Photo credit: Kobu Agency, Faro, Portugal

Let’s talk about finding a mentor. 

According to Fortune’s Anne Fisher, the Human Resources department of Sun Microsystems analyzed 1,000 employees over five years and found: Employees who received mentoring were promoted FIVE times more often than people who didn’t have mentors1. In a separate study, Lisa Quast found that mentors were SIX times more likely to have been promoted to a bigger job2.

So it is a win-win situation.

As we advance our careers, finding a mentor is essential in helping us learn and build new skills. We can hope our mentors to point out untapped ways to learn new skills. Working with an external mentor other than people in your company also benefits us from finding a trusted confidant with an outsider’s perspective. Mentors can also help us to solve specific problems.

However, finding a mentor is not an easy task. It has to be a match. 

-The mentor needs to have a career path that matches our career aspiration

Our industry has constantly been changing and growing. As a result, many UX practitioners come from different career paths. Initially, many UX designers came from visual design or graphic design backgrounds. However, with more schools and boot camps introducing UX as a focused study, some mid-level designers came straight from UX backgrounds. Therefore, finding a mentor with a similar career path can be beneficial. For example, they can help us with specific questions such as “How do I transition from visual design to Product Design?”

Another approach would be finding multiple mentors who can answer different questions. 

-The mentor should not be too many steps ahead. 

For example, the CEO of a company won’t be able to help a brand new first-time manager.

What does this mean for UX and Product Designers? If we look at the general career path in the industry, there are several levels of designers (based on an overly simplified view of their titles.) For an associate or Junior designer seeking a mentor, although any more senior designers can be a fit, the best fit might be seeking a Senior Designer as the mentor. Because they can mentor you more focused on day-to-day challenges, on hard skills progressing further as a designer. 

-The mentor needs to be able to commit time to meet regularly

Mentorship is a commitment. It required regular meetings, whether it is weekly or monthly. Life situation also changes frequently; both the mentor and the mentee need to find the time and frequency that works for them. 

Where to start

Many large enterprises have a mentor program. For designers, if the design team is larger than 20 people, you can establish a localized mentor program within the group. However, there are many benefits from seeking a mentor outside your organization. An external mentor can bring new perspectives, also provide a safe sounding board while removing any politics in the equation.
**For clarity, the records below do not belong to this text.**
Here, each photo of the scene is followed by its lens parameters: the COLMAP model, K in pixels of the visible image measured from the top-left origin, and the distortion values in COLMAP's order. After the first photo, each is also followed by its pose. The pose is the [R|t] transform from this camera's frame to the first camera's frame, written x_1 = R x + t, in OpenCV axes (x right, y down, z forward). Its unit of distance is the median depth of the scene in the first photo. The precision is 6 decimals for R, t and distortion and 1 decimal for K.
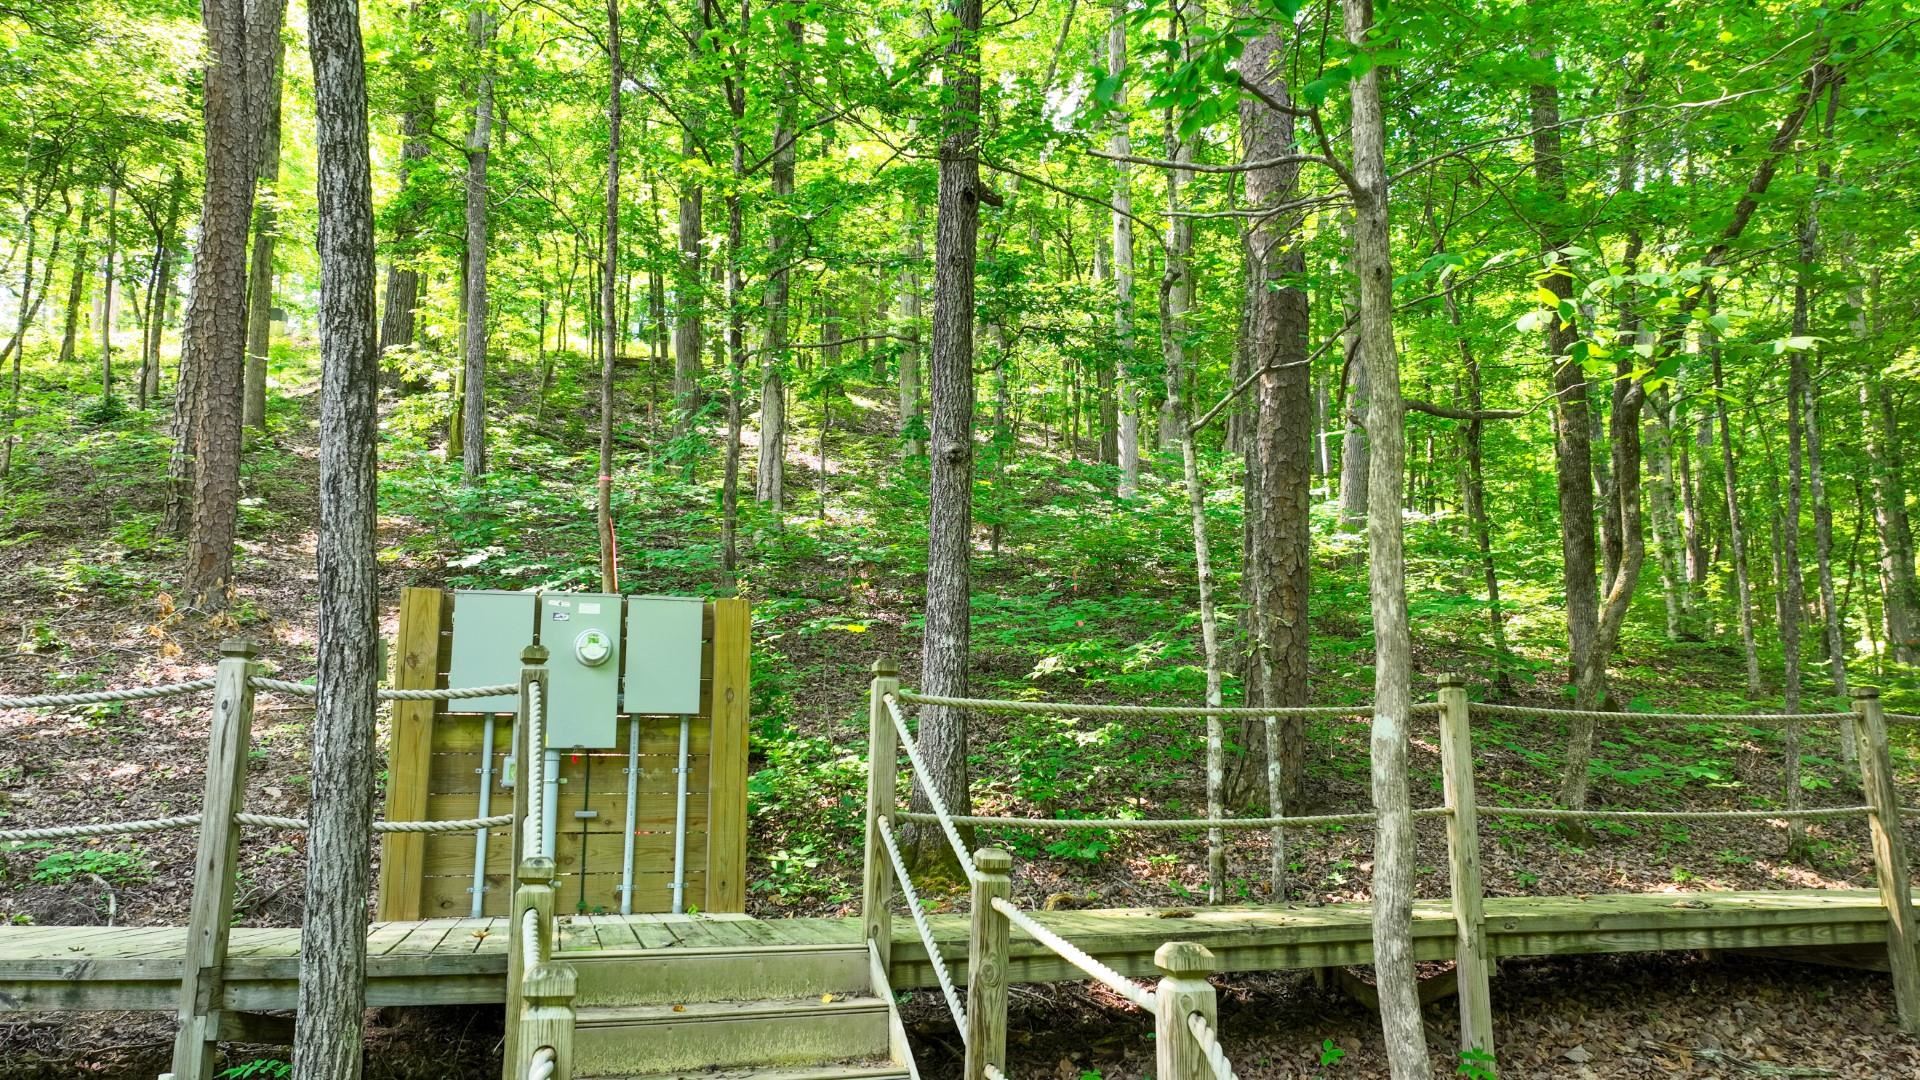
lens RADIAL K [[1347.2, 0, 960.0], [0, 1347.2, 543.6], [0, 0, 1]] dist [-0.005659, 0.022119]
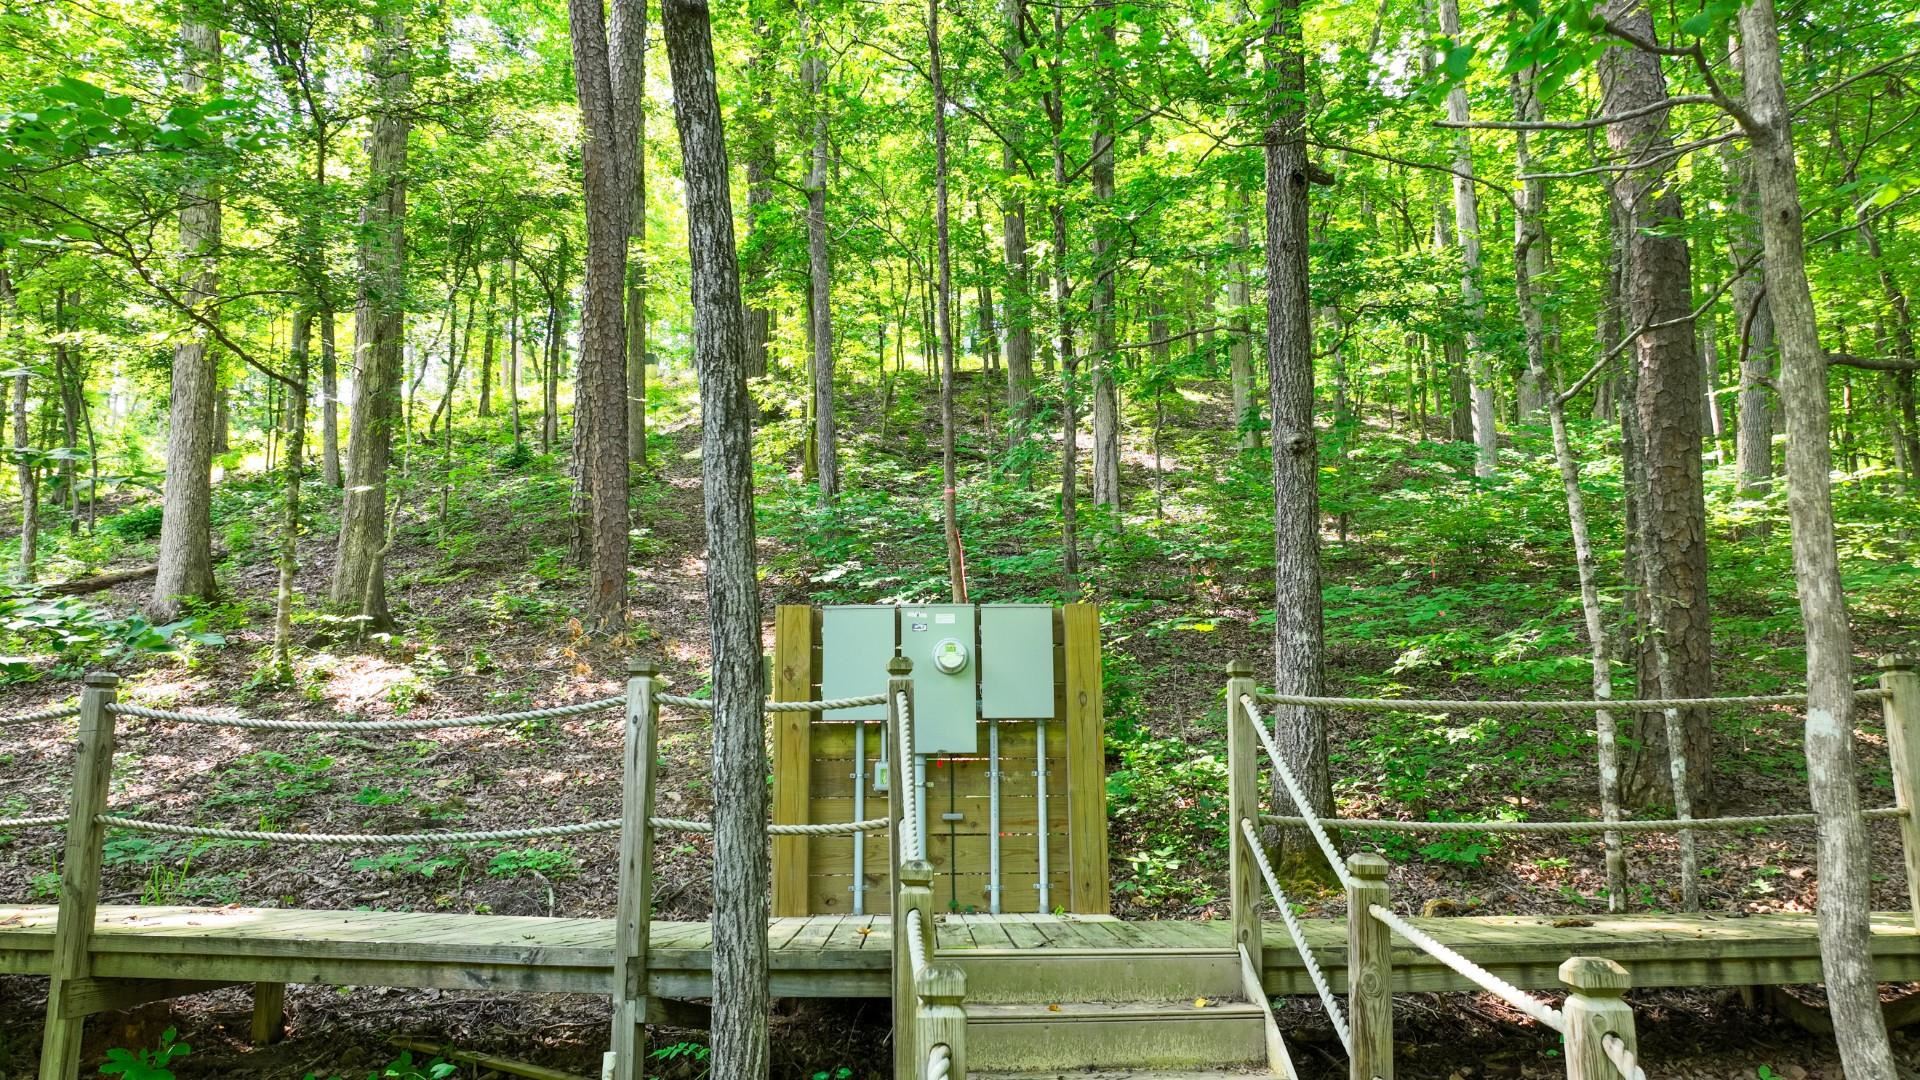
lens RADIAL K [[1347.2, 0, 962.5], [0, 1347.2, 541.1], [0, 0, 1]] dist [-0.005659, 0.022119]
pose [[0.968144, -0.052732, -0.244779, -0.003686], [0.052458, 0.998594, -0.007647, -0.002072], [0.244838, -0.005437, 0.969549, -0.002444]]
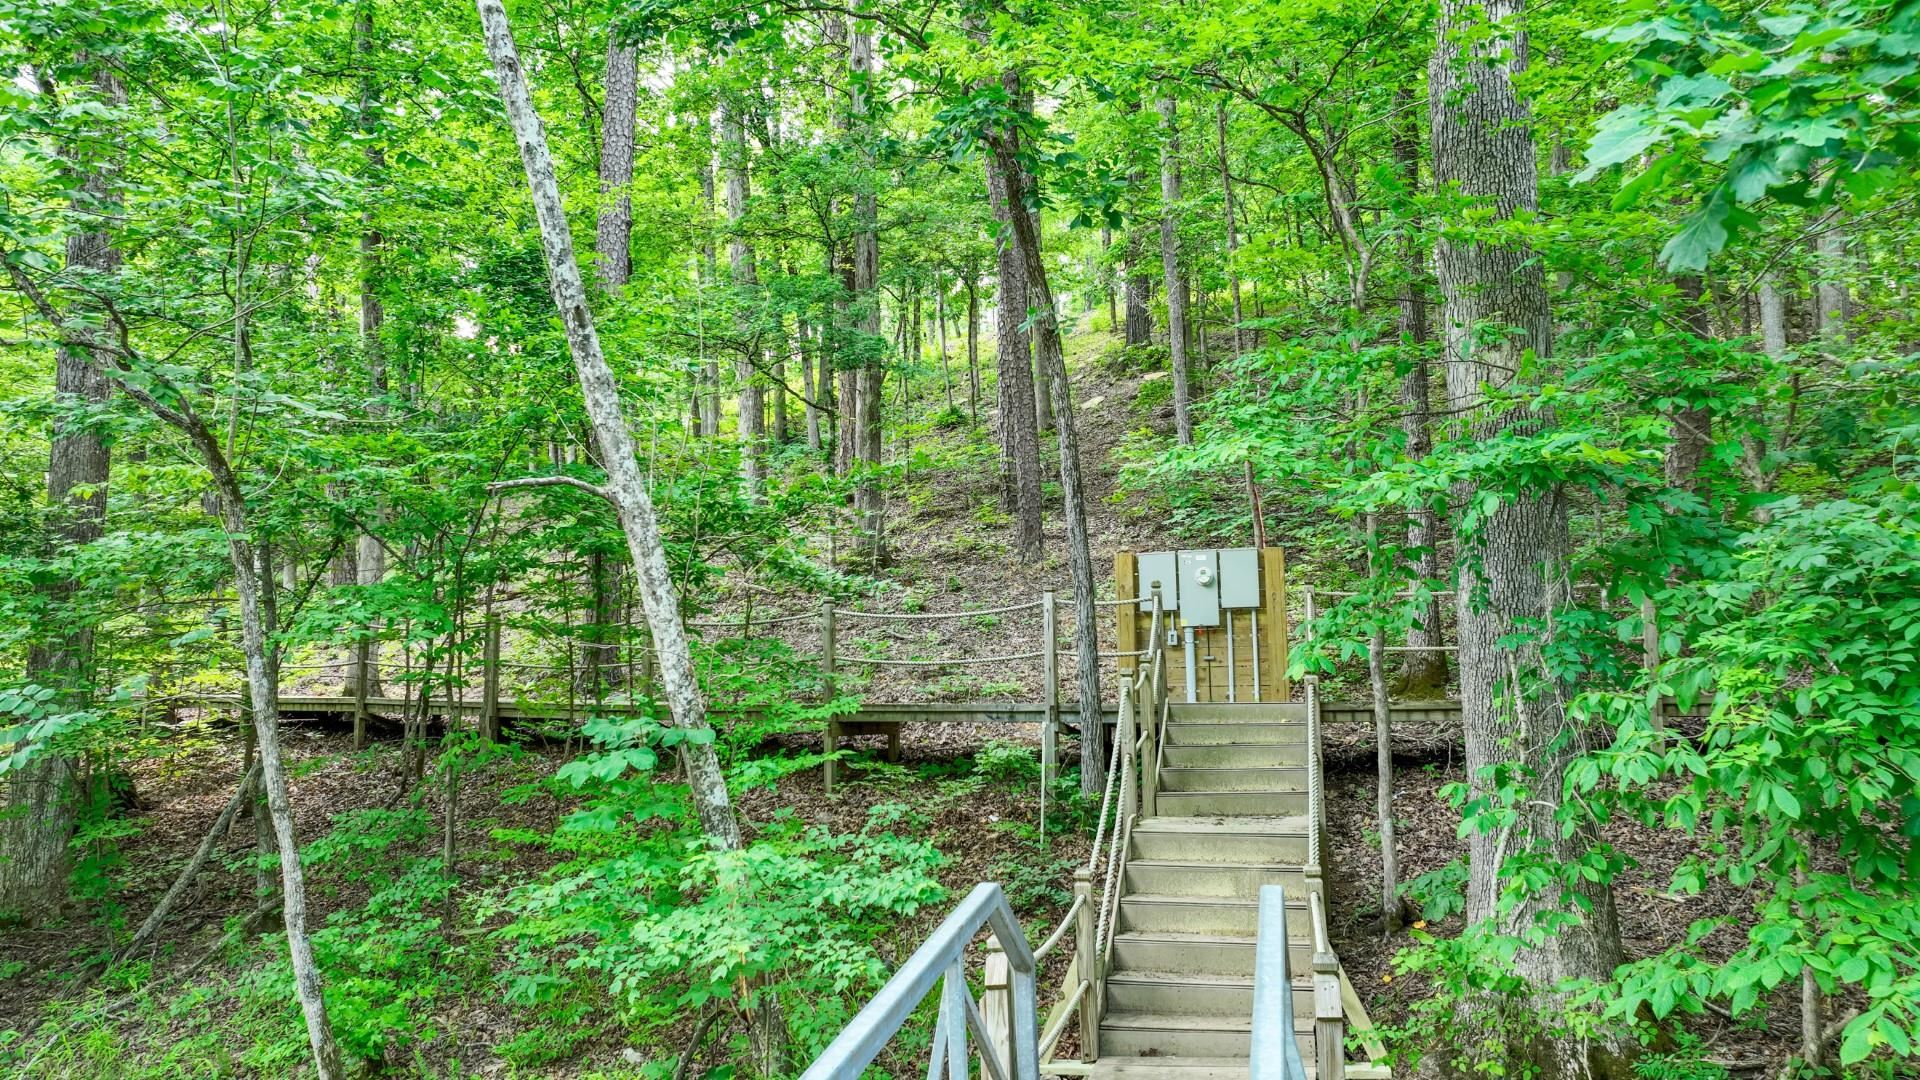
lens RADIAL K [[1347.2, 0, 961.9], [0, 1347.2, 541.6], [0, 0, 1]] dist [-0.005659, 0.022119]
pose [[0.845572, -0.076004, -0.528424, 0.370195], [0.111983, 0.993045, 0.036362, -0.066672], [0.521985, -0.089921, 0.848201, -0.677304]]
In addition, they can bring in industry experience and objective opinions about the situation. 

Several mentor platforms for UX and product designers are an excellent place to meet a mentor. For example, ADPList. You can search by expertise, levels, and geo-locations. However, these platforms were not designed to build in-depth mentor-mentee long-term relationships. Some design practitioners have established their coaching businesses. These are great opportunities to develop long-term relationships. 

Mentor and mentee relationship is a relationship. You have to find out what works for both of you. It has to be a MATCH. Only stick with a relationship that works. It is the kind thing to do to end this relationship if you find out it is not working. Maybe it is not the right skill match, not the right level match, or just a time commitment difference. 


Finding a mentor is rarely easy. However, as a person who has been in both roles, I can say it is beneficial. I’ve learned new skills, built long-lasting relationships, and expanded my professional network by being a mentor and mentee. So, whether you are a mentor or a mentee, it is worth the effort and time you put into it. 


1 Anne Fisher, “Being a Mentor Could Boost Your Own Career,” CNN Money, March 13, 2007. 

2 Lisa Quast, “How Becoming a Mentor Can Boost Your Career,” Forbes, October 31, 2011.